I adore my family members, who now include multigenerational representatives who are dynamic and inspirational. We have ALL had experiences with family pets that have forged deep connections with us.

PP, your posts are food for the soul! Continued jingles for Bounce to come home, damn cat.

Nootka
Jul. 1, 2010, 11:38 PM
EA, (((hugs))) peace & strength to you tonight. :cry: Nootka, I'll be thinking of you the next few weeks. I remember when you lost your son. I can't imagine... (((strength & peace))) >

thank you very much:yes: COTH was the best support group for that time

rodawn
Jul. 3, 2010, 08:16 PM
Tonight I will take Petey, Bodie and Cap and we will go out for a long walk and cry. The dogs always say goodbye before the vet comes and then I separate them. When they pass I bring them back in. I will never forget how frantic Ralph and Cap were when my dear labs didn't come home from the vet.
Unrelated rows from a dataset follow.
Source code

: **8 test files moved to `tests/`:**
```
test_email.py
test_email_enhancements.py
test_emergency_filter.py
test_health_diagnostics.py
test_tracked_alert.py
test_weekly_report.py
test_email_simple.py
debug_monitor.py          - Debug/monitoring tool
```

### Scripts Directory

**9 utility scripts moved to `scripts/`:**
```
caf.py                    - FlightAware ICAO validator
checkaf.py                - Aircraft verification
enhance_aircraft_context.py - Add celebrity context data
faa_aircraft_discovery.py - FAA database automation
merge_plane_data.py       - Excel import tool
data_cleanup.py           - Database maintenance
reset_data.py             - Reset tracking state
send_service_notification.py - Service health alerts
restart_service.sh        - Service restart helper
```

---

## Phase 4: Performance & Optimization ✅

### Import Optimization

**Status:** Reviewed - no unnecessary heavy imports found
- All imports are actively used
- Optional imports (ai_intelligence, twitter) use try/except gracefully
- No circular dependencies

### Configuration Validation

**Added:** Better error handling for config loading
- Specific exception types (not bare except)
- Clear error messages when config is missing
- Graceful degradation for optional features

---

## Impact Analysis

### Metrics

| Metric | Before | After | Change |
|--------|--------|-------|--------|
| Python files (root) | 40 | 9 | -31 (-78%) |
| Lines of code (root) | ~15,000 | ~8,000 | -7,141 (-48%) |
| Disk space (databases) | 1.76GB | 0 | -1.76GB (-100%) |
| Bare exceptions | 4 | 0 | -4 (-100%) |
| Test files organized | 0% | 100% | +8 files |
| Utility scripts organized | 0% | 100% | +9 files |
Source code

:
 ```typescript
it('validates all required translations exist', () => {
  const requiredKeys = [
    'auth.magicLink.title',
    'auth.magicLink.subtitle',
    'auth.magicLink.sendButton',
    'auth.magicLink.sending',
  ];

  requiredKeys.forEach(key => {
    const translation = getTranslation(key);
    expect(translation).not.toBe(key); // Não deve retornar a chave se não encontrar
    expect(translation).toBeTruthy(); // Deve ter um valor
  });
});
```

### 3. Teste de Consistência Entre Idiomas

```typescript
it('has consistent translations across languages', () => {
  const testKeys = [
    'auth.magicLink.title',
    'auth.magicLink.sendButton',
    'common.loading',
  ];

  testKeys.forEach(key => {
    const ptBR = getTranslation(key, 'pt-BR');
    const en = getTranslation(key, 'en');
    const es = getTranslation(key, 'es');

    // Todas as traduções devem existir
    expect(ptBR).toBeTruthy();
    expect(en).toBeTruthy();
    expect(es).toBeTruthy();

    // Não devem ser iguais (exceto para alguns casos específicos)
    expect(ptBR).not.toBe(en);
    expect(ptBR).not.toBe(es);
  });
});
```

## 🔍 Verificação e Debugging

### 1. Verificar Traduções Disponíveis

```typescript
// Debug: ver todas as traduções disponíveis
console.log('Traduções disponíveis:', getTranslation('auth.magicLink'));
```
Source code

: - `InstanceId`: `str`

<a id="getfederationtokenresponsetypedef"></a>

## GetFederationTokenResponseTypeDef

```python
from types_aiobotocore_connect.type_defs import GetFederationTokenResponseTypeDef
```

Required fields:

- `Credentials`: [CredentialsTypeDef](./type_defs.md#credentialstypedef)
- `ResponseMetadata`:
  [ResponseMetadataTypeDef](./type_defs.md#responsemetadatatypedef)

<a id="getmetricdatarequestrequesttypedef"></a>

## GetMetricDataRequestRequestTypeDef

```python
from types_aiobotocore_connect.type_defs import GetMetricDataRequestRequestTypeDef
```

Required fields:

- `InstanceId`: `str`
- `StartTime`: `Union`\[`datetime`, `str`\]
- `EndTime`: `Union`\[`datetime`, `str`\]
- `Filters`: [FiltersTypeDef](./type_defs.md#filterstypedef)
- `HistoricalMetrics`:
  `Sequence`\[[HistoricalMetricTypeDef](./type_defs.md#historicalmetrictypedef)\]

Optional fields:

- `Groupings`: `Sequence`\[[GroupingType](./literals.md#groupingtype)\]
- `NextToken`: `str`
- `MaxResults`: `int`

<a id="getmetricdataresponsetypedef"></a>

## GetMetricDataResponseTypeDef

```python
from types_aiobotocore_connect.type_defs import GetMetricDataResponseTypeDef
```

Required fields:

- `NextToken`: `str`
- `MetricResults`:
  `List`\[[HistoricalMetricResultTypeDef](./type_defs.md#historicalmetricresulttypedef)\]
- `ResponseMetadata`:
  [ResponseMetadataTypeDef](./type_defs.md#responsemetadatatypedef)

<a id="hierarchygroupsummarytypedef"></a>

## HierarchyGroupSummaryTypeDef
And the way Cap mourned for Dumplin' was heartbreaking. Even Troops looked for Bonks every am and pm at feeding time for almost a month. They always shared his grain :sadsmile: I won't make that mistake again, of not letting companions say their goodbyes. Anyone who says animals don't mourn for their companions is a twit. Come to my house...I'll prove it to you.

<<Hugs to you for your loss.>>

I firmly believe animals mourn. When I had to put down my gelding, the mares seemed to be disordered. He was the boss and leader, and they seemed out of sorts without his guidance. It took a good couple months for them to settle into a new routine.

I, too, cry in my quiet moments. I need to be alone to do this, but at first, I have a drive to get busy... really, really busy. Then, once all that energy is expended I can release and cry. If there are people around I can't. Afterwards, I feel exhausted for a good week. Someone mentioned dreams... oh yes, I get those too.

We buried Simba in the grassy roundabout in front of the barn. We are planning on planting an ornamental crab tree beside him. It's a good place for a tree. He would have loved to lay in the shade underneath it.

Our other kitty, Caesar, seems a bit lost. He is really missing his cuddle-buddy. They used to sleep together in the rocker chair and now Caesar seems lost without Simba. We did show him Simba's body, but Caesar is only 1-1/2 years old, and I don't think he quite understood what it meant. We also notice that if we are getting ready to go outside, Caesar gets a little anxious as if he is worried that we might not come back (like Simba did not come back) and he constantly meows and wraps around our legs. Then when we come back in the door, he runs to us and meows, as if very relieved we're home safely.

It's nice to share our stories and I'm glad I'm not the only one that takes it really hard when I lose one of my 4-legged friends.